Kassandra, une travailleuse du sexe péruvienne, a disparu tragiquement en 2012. Son corps, retrouvé partiellement brûlé le 4 novembre sur un chemin près de Saint-Martin-de-Boscherville, a laissé la communauté choquée. Près de 14 ans après cet acte odieux, les autorités font des progrès. Le 31 mars 2026, un homme de 44 ans a été arrêté par le parquet du pôle des crimes sériels non résolus, marquant une avancée significative dans ce dossier complexe.
Dès la découverte de son corps, une enquête pour meurtre avait été ouverte, mais faute de preuves concluantes, l'affaire a été classée sans suite en 2015. Les enquêteurs avaient alors interrogé des proches et clients de Kassandra, mais un vide judiciaire s'est installé pendant des années. Ce n'est qu'en juillet 2023 que le pôle 'cold cases' a repris l'affaire, utilisant les avancées technologiques en matière d'ADN pour réexaminer les scellés.
Des révélations douloureuses grâce à la science
Lors de l'autopsie, il avait été établi que Kassandra, nommée Walter Franta Zapata Flores à l'état civil, était morte par asphyxie, avec des brûlures infligées après sa mort. Selon le parquet de Nanterre, ces détails horreurs ne font qu'accentuer l'importance de cette réouverture. Des experts ont souligné que la prévalence des cas non résolus, comme celui de Kassandra, est souvent un échec des systèmes de justice à protéger les plus vulnérables.

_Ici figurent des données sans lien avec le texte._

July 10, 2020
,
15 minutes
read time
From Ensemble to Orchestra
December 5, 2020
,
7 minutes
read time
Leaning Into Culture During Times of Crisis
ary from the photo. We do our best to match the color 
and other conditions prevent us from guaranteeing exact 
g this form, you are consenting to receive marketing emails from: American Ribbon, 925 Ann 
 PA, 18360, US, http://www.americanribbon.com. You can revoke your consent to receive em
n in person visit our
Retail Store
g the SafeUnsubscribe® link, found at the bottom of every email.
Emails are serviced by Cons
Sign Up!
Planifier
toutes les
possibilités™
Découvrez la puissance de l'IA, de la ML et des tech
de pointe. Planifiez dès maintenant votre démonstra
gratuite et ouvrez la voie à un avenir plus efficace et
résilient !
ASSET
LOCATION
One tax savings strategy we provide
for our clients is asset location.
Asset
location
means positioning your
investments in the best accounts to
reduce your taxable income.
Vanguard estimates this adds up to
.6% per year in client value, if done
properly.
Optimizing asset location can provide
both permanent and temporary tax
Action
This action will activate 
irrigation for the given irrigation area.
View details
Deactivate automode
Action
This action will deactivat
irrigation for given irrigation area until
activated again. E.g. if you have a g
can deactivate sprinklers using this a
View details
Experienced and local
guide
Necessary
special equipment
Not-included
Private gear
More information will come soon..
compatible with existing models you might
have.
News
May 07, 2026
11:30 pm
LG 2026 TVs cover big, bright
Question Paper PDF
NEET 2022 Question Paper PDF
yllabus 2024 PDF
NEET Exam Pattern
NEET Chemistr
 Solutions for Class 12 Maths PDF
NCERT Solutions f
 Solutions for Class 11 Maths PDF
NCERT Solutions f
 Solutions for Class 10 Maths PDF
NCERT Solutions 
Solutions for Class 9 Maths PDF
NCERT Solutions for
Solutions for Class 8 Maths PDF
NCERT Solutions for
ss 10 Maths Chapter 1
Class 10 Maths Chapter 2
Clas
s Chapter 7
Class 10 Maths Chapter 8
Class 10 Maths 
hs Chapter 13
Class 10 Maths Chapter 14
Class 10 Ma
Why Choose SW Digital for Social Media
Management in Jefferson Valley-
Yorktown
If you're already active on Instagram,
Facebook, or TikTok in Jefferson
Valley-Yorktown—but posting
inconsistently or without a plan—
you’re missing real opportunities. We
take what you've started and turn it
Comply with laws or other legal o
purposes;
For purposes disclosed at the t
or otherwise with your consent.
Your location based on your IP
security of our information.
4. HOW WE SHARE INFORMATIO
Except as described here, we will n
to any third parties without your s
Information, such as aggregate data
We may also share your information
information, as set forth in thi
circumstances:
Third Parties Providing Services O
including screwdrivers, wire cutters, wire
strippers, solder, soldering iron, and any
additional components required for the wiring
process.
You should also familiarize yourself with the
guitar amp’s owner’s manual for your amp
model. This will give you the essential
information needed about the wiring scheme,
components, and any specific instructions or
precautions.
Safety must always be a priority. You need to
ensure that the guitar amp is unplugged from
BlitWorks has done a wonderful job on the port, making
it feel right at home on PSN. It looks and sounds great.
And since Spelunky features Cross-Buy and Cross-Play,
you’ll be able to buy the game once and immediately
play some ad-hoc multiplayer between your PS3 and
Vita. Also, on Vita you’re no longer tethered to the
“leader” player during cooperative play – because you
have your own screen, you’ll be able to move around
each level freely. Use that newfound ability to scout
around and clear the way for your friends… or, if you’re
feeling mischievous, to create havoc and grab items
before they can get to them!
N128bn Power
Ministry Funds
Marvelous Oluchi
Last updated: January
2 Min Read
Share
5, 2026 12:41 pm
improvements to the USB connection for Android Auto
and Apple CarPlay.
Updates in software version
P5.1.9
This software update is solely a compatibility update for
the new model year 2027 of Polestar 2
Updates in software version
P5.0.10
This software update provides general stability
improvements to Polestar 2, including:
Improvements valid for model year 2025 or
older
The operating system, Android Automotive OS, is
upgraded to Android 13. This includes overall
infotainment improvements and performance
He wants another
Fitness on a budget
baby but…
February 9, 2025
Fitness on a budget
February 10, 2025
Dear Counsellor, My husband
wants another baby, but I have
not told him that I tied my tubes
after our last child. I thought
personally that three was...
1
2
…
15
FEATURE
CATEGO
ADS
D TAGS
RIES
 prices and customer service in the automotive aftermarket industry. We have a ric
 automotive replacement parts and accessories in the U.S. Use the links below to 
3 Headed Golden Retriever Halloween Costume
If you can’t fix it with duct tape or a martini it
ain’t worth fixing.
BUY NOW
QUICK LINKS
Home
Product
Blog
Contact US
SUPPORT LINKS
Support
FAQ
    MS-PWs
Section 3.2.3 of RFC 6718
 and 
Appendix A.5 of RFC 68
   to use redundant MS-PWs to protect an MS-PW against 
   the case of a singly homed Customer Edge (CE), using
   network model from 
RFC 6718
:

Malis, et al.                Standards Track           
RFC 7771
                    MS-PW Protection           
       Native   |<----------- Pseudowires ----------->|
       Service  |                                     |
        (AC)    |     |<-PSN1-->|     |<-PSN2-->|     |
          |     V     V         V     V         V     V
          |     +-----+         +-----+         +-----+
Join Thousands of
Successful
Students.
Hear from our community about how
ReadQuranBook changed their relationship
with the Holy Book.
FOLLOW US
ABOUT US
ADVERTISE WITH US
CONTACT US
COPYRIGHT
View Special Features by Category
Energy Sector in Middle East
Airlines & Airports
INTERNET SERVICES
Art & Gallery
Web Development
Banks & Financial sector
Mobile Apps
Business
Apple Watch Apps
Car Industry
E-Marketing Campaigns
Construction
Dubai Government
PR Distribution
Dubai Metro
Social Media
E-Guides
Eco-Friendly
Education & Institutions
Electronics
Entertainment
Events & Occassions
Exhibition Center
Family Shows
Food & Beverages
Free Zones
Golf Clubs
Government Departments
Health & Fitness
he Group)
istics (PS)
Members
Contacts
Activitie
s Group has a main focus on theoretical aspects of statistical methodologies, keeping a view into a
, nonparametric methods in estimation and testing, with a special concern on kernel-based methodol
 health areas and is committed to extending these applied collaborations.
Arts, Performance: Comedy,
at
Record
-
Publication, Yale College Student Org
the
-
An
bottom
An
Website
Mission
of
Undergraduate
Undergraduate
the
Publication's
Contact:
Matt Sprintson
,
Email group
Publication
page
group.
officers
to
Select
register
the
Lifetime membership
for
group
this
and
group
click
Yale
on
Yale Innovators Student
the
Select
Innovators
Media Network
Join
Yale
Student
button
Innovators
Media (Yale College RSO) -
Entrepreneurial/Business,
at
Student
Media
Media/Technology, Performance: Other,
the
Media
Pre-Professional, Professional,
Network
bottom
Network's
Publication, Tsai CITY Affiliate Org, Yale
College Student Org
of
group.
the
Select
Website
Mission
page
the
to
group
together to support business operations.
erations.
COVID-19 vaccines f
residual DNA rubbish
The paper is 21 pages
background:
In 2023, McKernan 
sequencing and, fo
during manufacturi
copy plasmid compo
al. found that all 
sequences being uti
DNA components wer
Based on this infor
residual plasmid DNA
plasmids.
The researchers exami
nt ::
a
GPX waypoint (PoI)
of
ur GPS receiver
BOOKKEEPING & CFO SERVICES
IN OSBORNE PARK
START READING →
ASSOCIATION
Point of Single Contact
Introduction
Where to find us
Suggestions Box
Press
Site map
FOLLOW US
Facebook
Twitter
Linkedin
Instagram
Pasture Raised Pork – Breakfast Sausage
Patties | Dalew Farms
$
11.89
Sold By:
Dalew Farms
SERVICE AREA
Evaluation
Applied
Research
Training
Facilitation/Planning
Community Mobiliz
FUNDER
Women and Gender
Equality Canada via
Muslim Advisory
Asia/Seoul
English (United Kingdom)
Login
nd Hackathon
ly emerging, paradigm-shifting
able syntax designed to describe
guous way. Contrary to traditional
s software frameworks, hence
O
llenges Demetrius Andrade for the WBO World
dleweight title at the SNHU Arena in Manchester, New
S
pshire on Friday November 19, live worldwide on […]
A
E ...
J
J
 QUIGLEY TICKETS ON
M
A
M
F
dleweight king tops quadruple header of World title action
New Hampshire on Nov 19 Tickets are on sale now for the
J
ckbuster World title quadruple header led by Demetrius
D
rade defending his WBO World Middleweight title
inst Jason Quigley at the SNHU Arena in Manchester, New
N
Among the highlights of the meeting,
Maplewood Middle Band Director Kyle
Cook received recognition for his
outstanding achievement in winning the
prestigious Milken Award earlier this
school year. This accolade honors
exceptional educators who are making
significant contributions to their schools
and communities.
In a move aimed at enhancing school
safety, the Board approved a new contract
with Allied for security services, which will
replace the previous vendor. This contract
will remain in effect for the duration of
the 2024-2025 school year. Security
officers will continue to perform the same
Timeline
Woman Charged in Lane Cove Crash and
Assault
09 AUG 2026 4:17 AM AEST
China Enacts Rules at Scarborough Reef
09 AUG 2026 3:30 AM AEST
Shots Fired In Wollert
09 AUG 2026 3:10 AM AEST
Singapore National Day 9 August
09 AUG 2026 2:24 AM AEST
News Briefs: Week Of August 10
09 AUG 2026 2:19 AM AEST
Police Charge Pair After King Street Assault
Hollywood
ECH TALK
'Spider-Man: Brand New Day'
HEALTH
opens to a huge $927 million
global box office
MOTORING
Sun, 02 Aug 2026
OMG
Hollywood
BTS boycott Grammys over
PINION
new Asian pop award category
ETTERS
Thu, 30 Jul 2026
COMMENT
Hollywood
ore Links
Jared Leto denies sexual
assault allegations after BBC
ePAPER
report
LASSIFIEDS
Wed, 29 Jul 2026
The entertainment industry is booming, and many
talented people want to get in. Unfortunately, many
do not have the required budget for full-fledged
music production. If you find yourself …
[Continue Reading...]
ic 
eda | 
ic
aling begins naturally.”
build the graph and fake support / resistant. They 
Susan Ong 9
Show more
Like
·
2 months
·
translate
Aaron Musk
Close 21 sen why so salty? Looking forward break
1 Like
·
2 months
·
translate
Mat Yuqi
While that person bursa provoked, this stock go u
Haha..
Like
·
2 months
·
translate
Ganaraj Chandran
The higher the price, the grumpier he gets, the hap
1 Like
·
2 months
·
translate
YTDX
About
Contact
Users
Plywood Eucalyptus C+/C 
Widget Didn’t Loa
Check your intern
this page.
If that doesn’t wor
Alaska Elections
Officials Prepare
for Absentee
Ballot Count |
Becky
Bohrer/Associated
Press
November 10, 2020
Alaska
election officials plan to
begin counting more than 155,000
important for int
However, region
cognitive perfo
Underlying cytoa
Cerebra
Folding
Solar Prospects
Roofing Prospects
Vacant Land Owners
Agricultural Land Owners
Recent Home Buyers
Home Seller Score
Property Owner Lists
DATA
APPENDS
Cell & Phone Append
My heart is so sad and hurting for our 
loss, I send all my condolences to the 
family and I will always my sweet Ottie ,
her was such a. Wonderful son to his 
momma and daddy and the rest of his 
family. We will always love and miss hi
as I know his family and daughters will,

Les efforts de la gendarmerie ont permis d'isoler un profil ADN masculin qui a été dévoilé par le fichier national automatisé des empreintes génétiques. Cette identification a été cruciale, entamant des démarches pour établir un lien entre le suspect arrêté et le crime.
Une enquête qui redémarre avec force
Le procureur de Nanterre a annoncé l'ouverture d'une nouvelle information judiciaire pour meurtre, et aujourd'hui, cet homme, jusqu'alors sans passé criminel enregistré, est sous incarcération. Les témoins et les proches de Kassandra attendent avec impatience que la lumière soit faite sur son meurtre. Cette affaire met également en lumière le besoin crucial de ressources supplémentaires pour les enquêtes de 'cold case', comme le souligne la juge d'instruction Sabine Kheris, qui a récemment plaidé pour un soutien accru dans la lutte contre l'impunité.
Alors que les proches de Kassandra espèrent le dénouement de cette tragédie, son histoire fait résonner des échos de justice, celle qui, parfois hélas, arrive avec quelques années de retard.